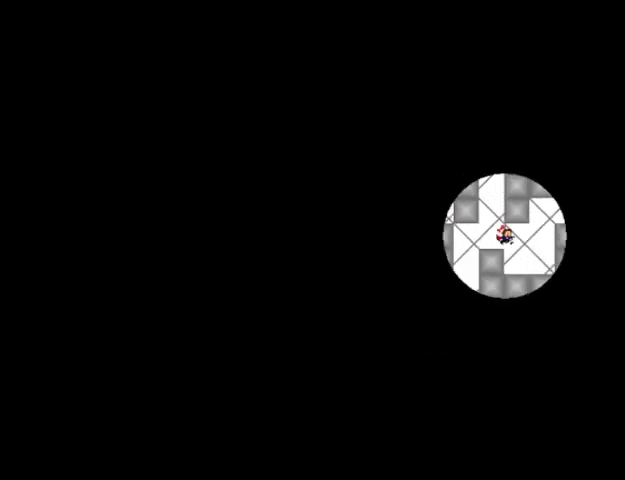
{"keys": ["left", "shift"], "events": [[280, "left", "down"], [280, "right", "up"], [280, "shift", "up"], [360, "shift", "down"]]}
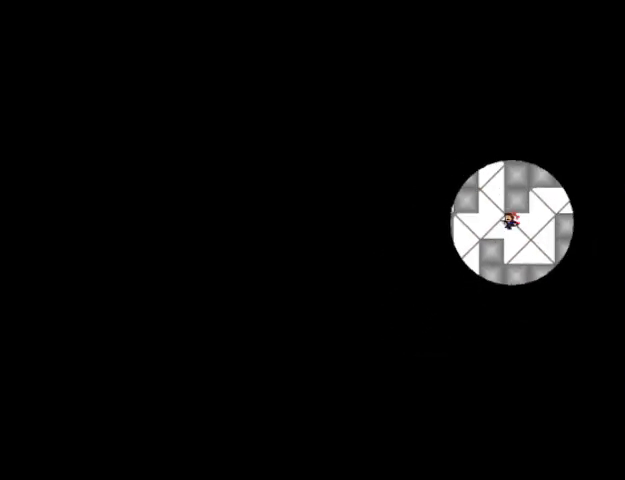
{"keys": ["left", "shift"], "events": [[120, "shift", "up"], [200, "left", "up"], [200, "shift", "down"], [480, "left", "down"]]}
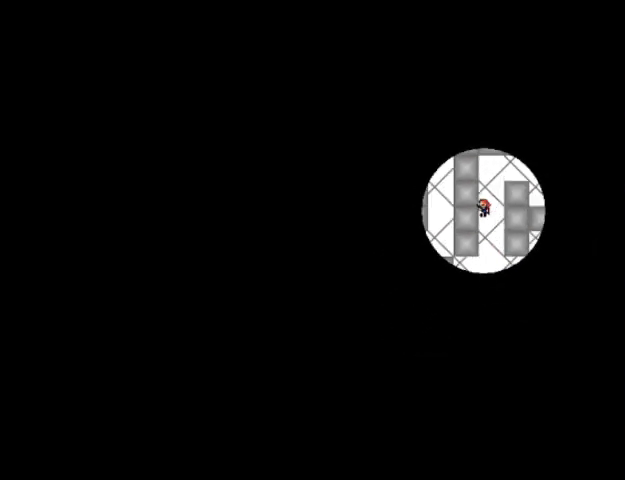
{"keys": ["right"], "events": [[40, "shift", "up"], [80, "shift", "down"], [240, "left", "up"], [240, "right", "down"], [480, "shift", "up"]]}
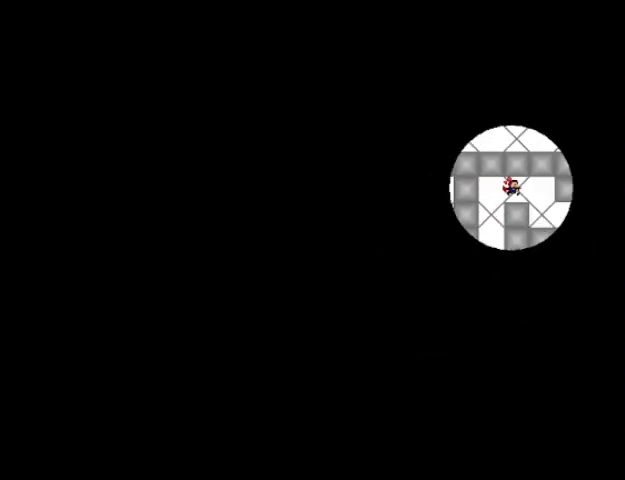
{"keys": ["right"], "events": [[160, "shift", "down"], [360, "shift", "up"]]}
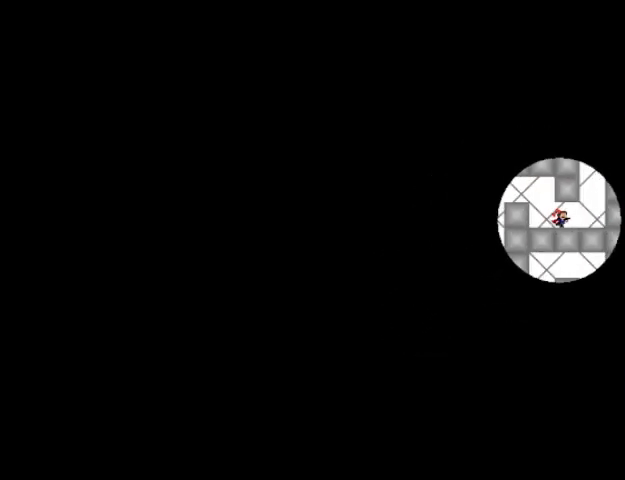
{"keys": ["left", "shift"], "events": [[200, "shift", "down"], [280, "left", "down"], [280, "right", "up"]]}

----

• **TASK**:
Select every line above that contains the word "right", and copy it.

• **RESPONSE TO THE TASK**:
{"keys": ["left", "shift"], "events": [[280, "left", "down"], [280, "right", "up"], [280, "shift", "up"], [360, "shift", "down"]]}
{"keys": ["right"], "events": [[40, "shift", "up"], [80, "shift", "down"], [240, "left", "up"], [240, "right", "down"], [480, "shift", "up"]]}
{"keys": ["right"], "events": [[160, "shift", "down"], [360, "shift", "up"]]}
{"keys": ["left", "shift"], "events": [[200, "shift", "down"], [280, "left", "down"], [280, "right", "up"]]}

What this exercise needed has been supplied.